### Task statement
Your response should consist of the entire listing, transcribed exactly, with every image left out.

### Dataset section
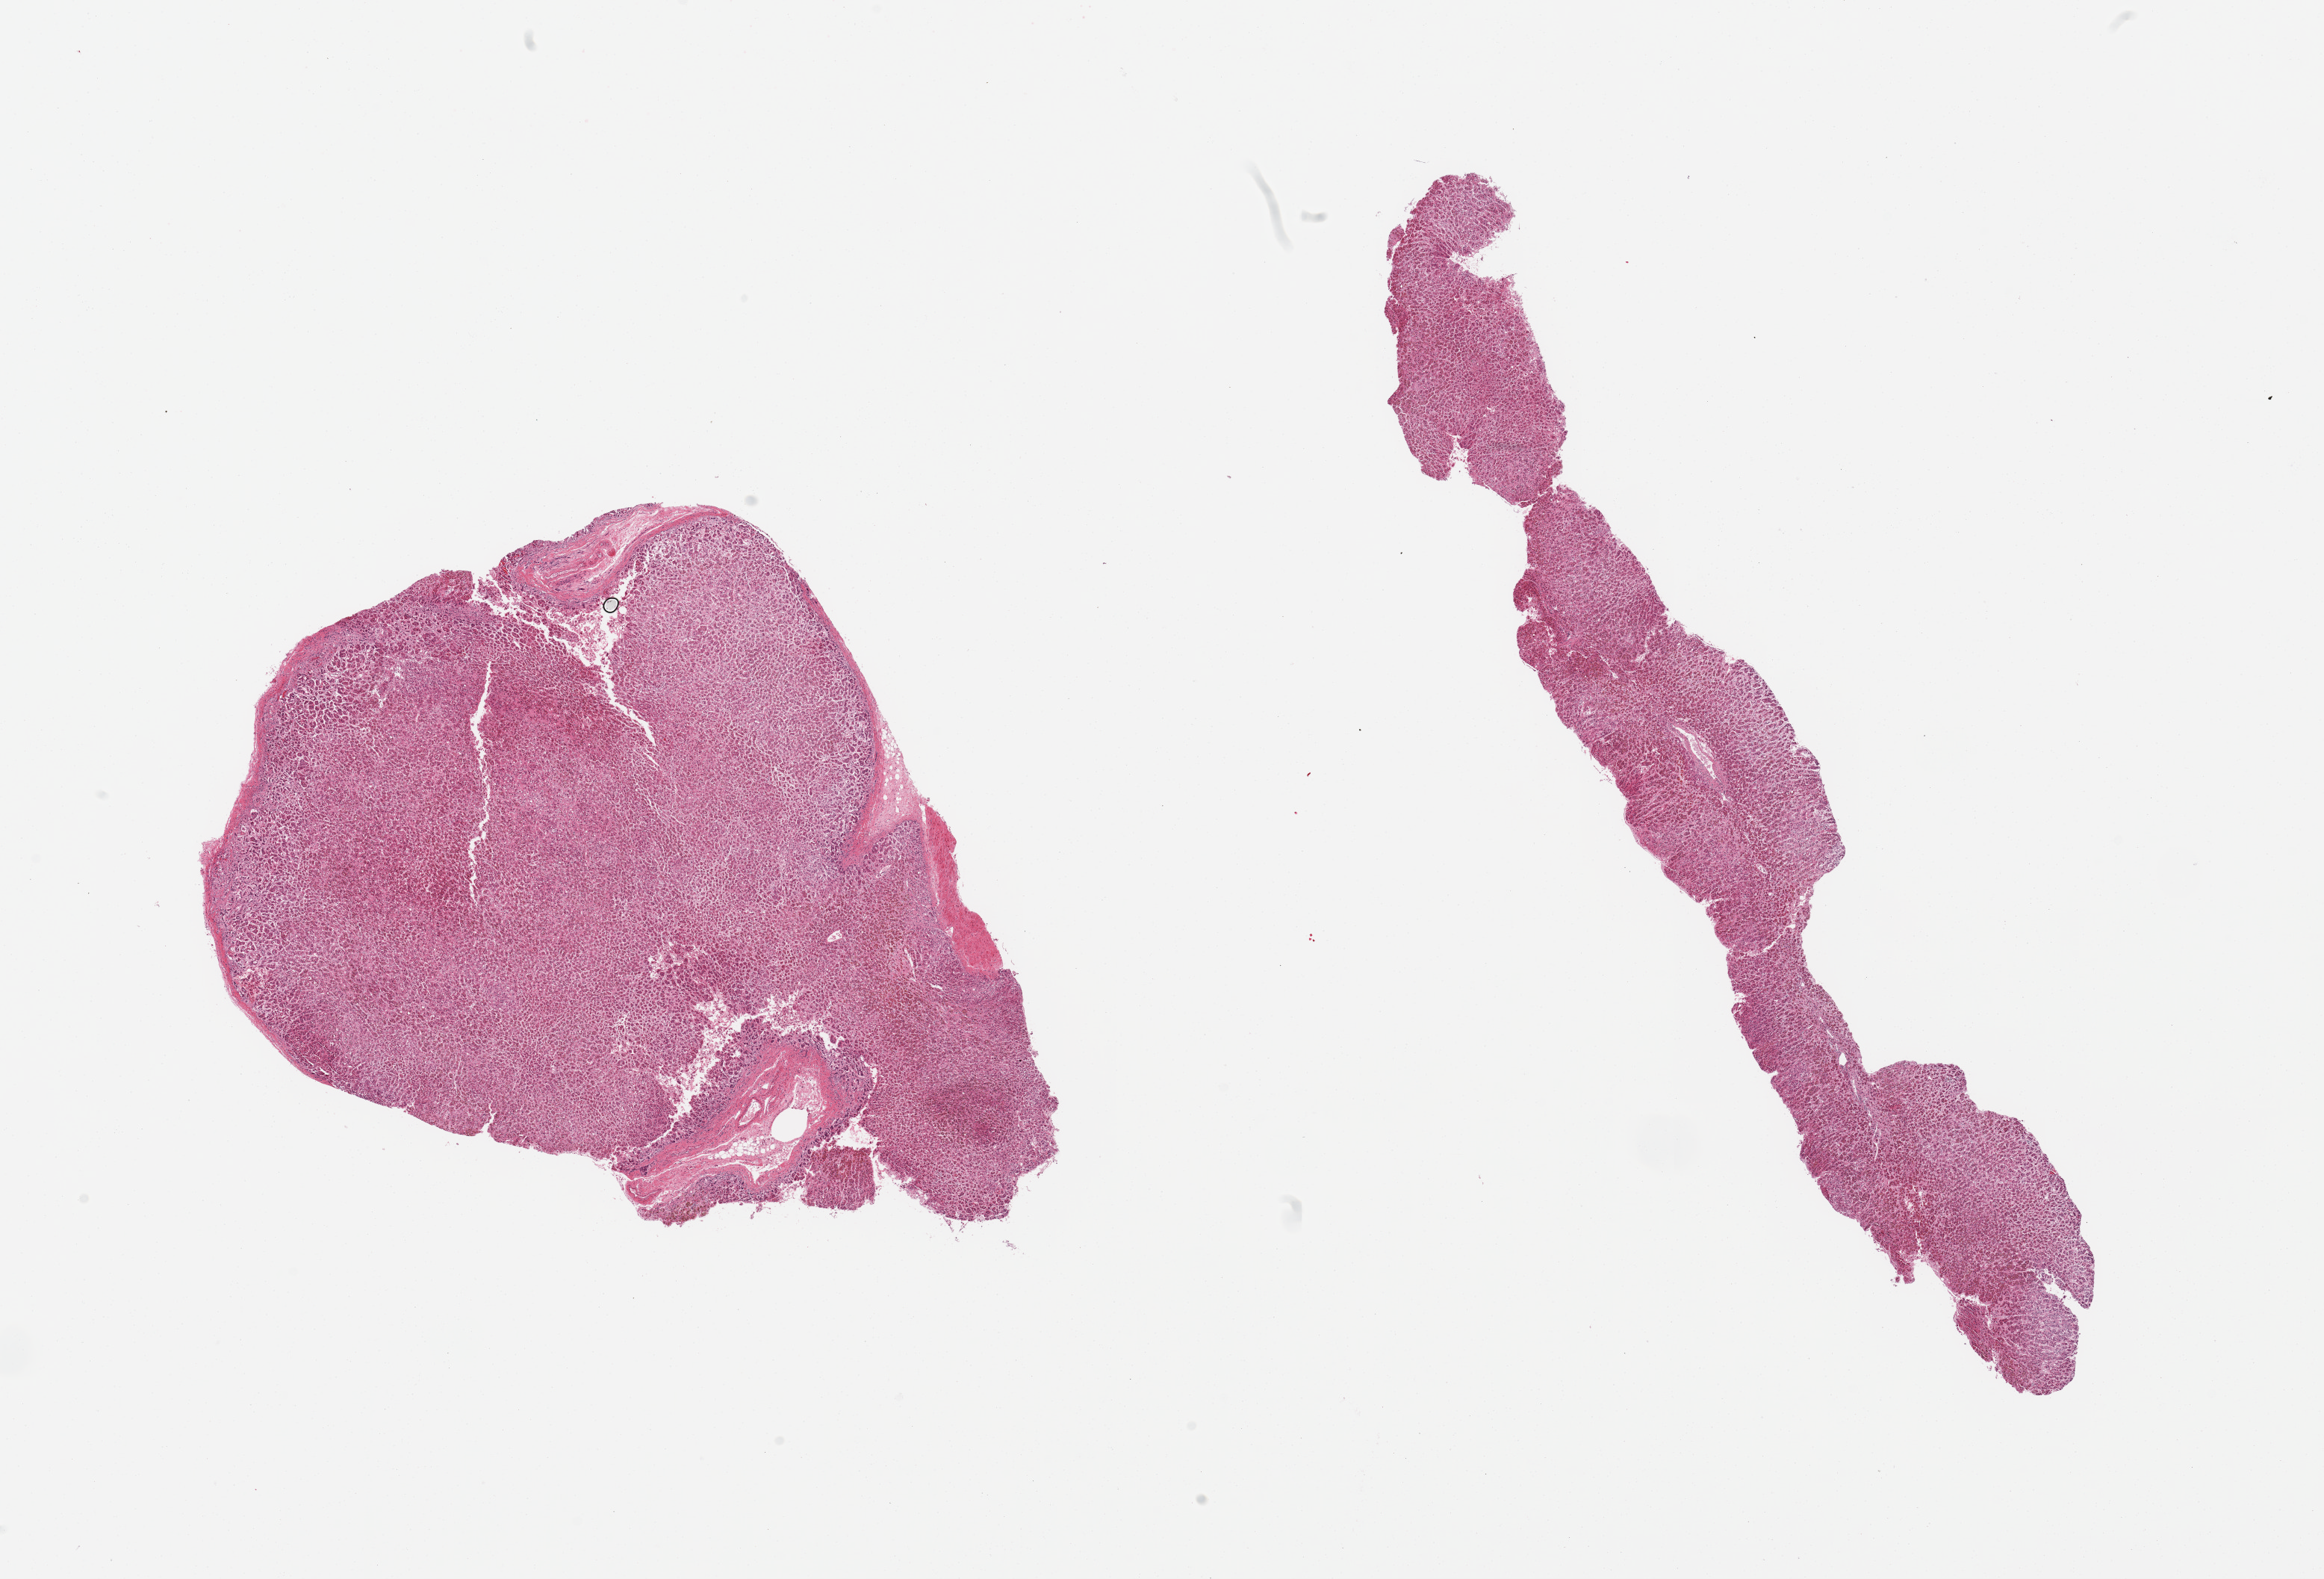
Digitized haematoxylin and eosin-stained section, a low-resolution overview of the entire scanned area, about 24.6 x 16.7 mm (acquisition: 20x scan); PAXgene-fixed, paraffin-embedded tissue; target tissue: adrenal gland; tissue donor sample. Donor: male.
Reviewer comment on this tissue sample: 2 pieces.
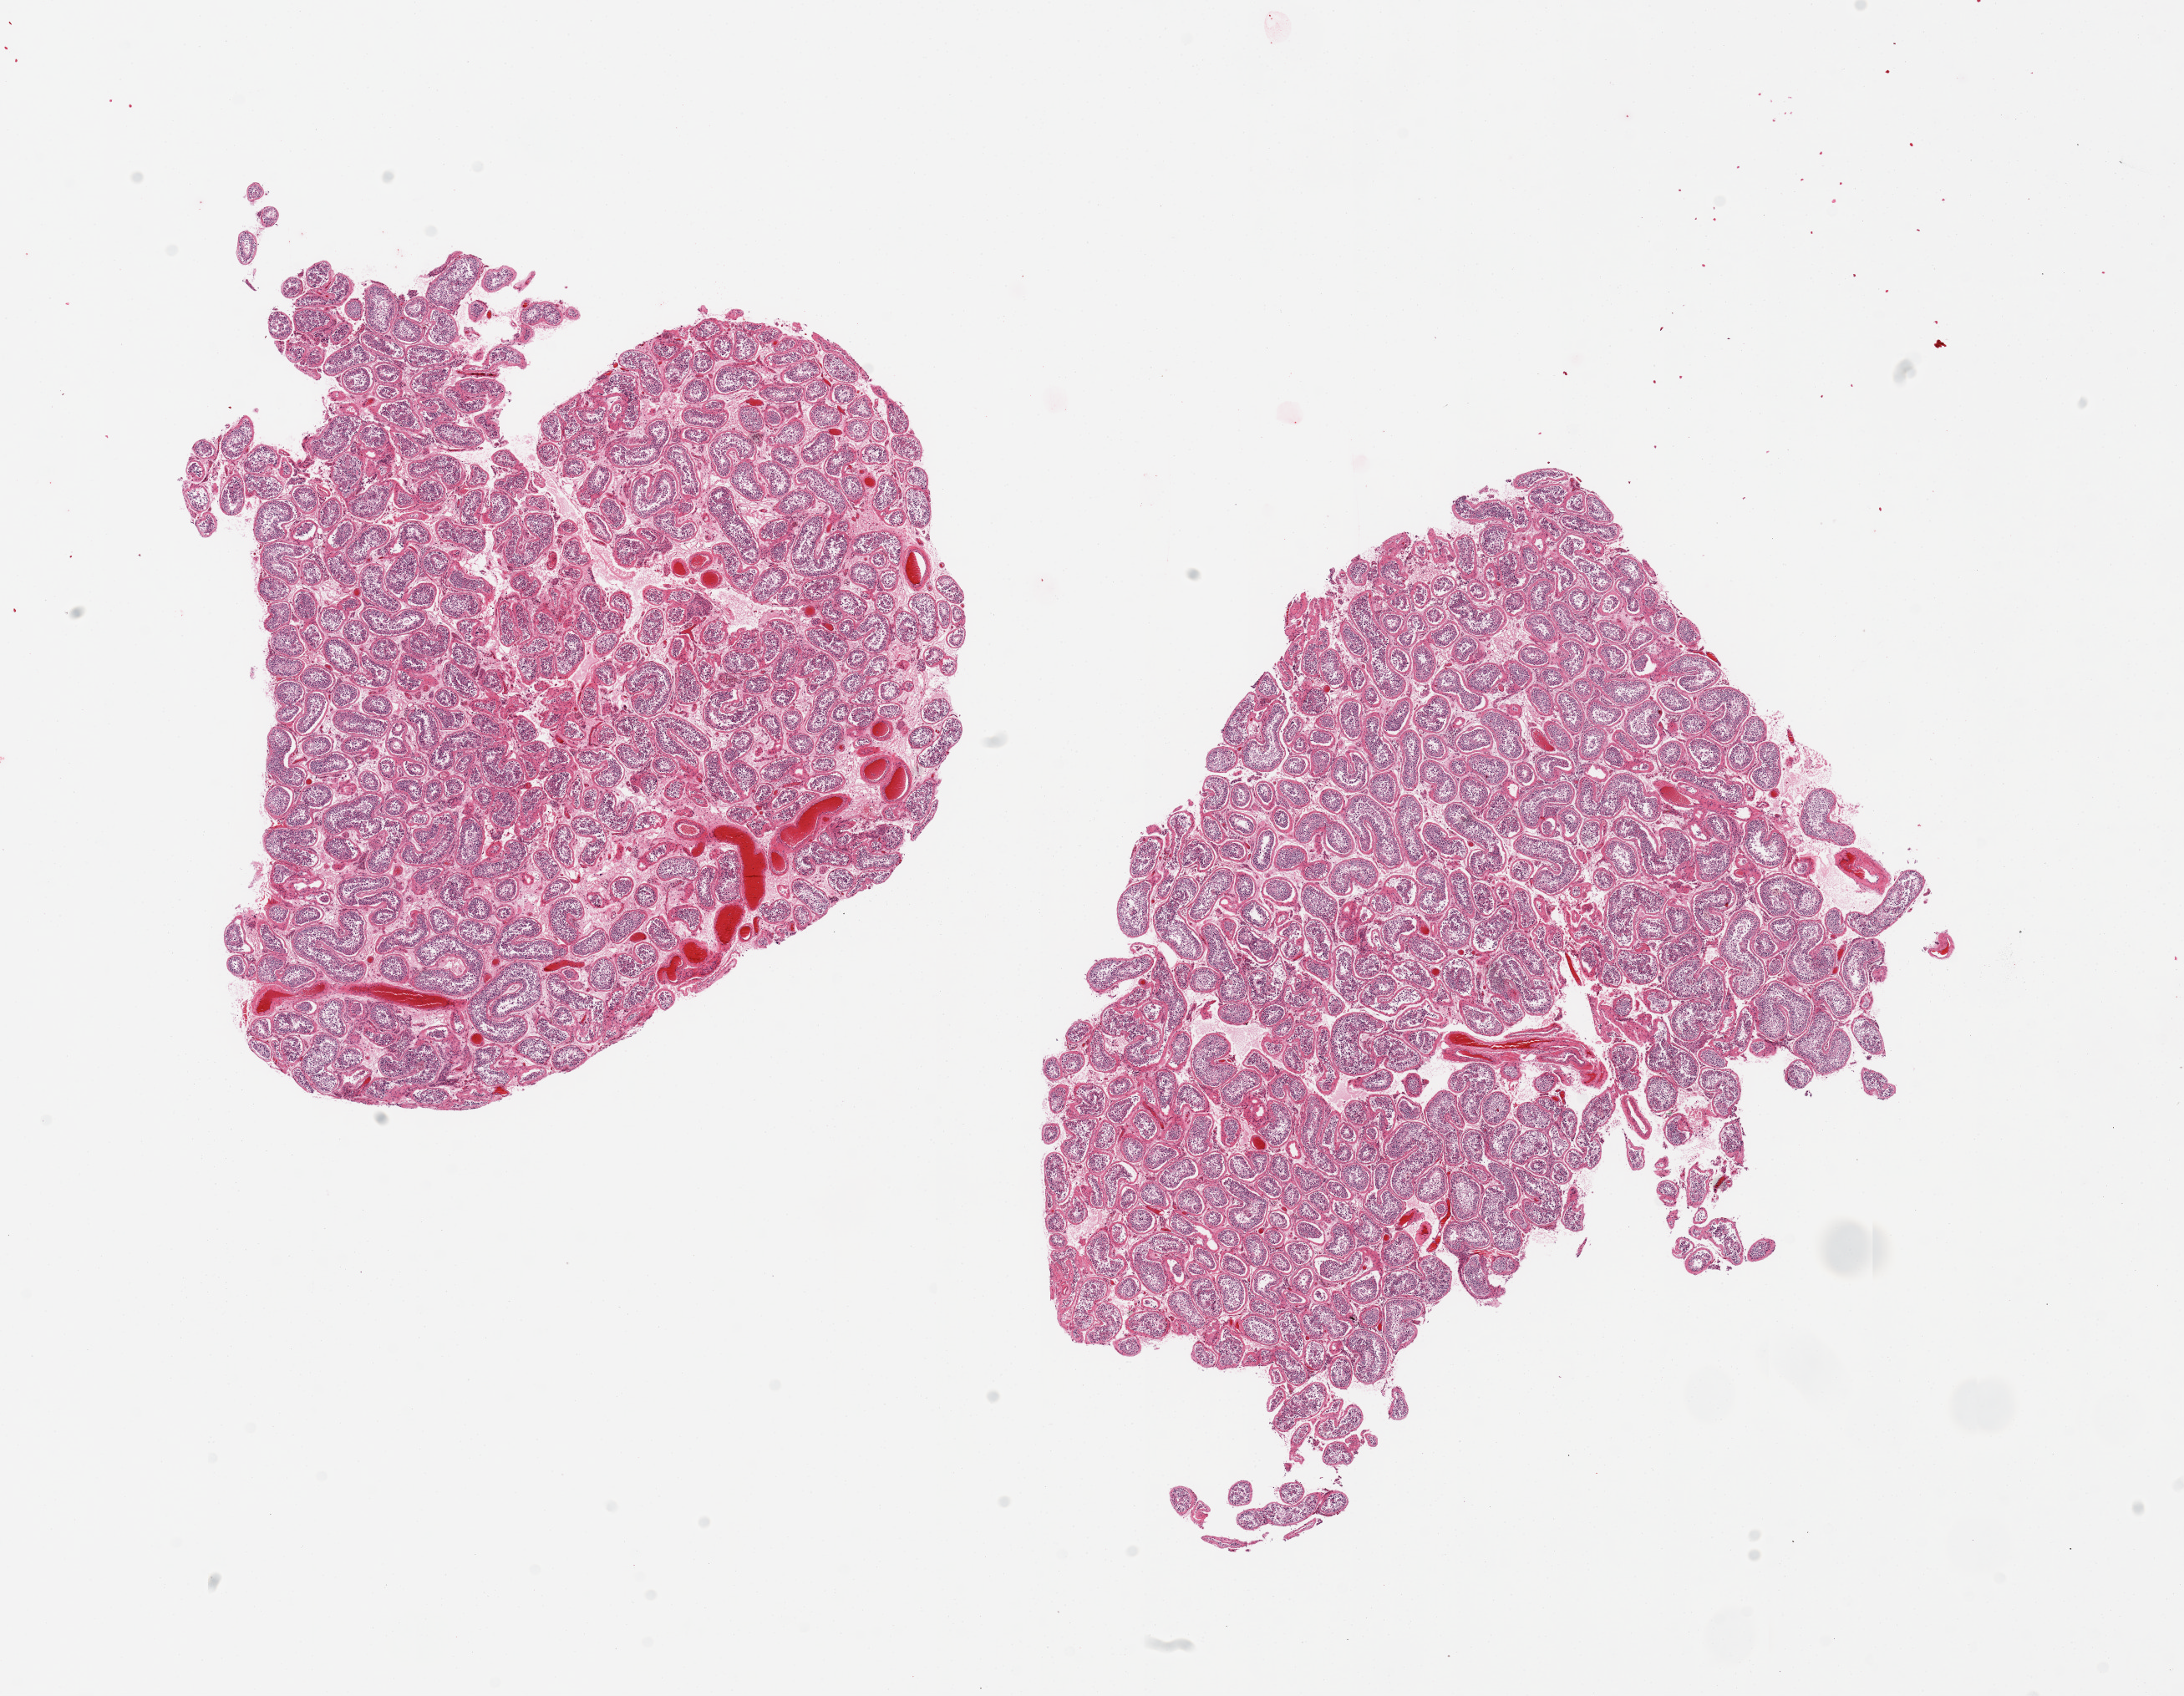
Haematoxylin and eosin whole-slide image, shown as a low-resolution overview of the whole scanned area (about 20.7 x 16.1 mm). PAXgene-fixed paraffin-embedded (PFPE) section. Sampled site (target tissue): testis. Tissue donor sample. Male donor.
• pathologist's review note for this sample: 2 pieces, spermatogenesis is present, markedly autolyzed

### Solution to this problem
Digitized haematoxylin and eosin-stained section, a low-resolution overview of the entire scanned area, about 24.6 x 16.7 mm (acquisition: 20x scan); PAXgene-fixed, paraffin-embedded tissue; target tissue: adrenal gland; tissue donor sample. Donor: male.
Reviewer comment on this tissue sample: 2 pieces.
Haematoxylin and eosin whole-slide image, shown as a low-resolution overview of the whole scanned area (about 20.7 x 16.1 mm). PAXgene-fixed paraffin-embedded (PFPE) section. Sampled site (target tissue): testis. Tissue donor sample. Male donor.
• pathologist's review note for this sample: 2 pieces, spermatogenesis is present, markedly autolyzed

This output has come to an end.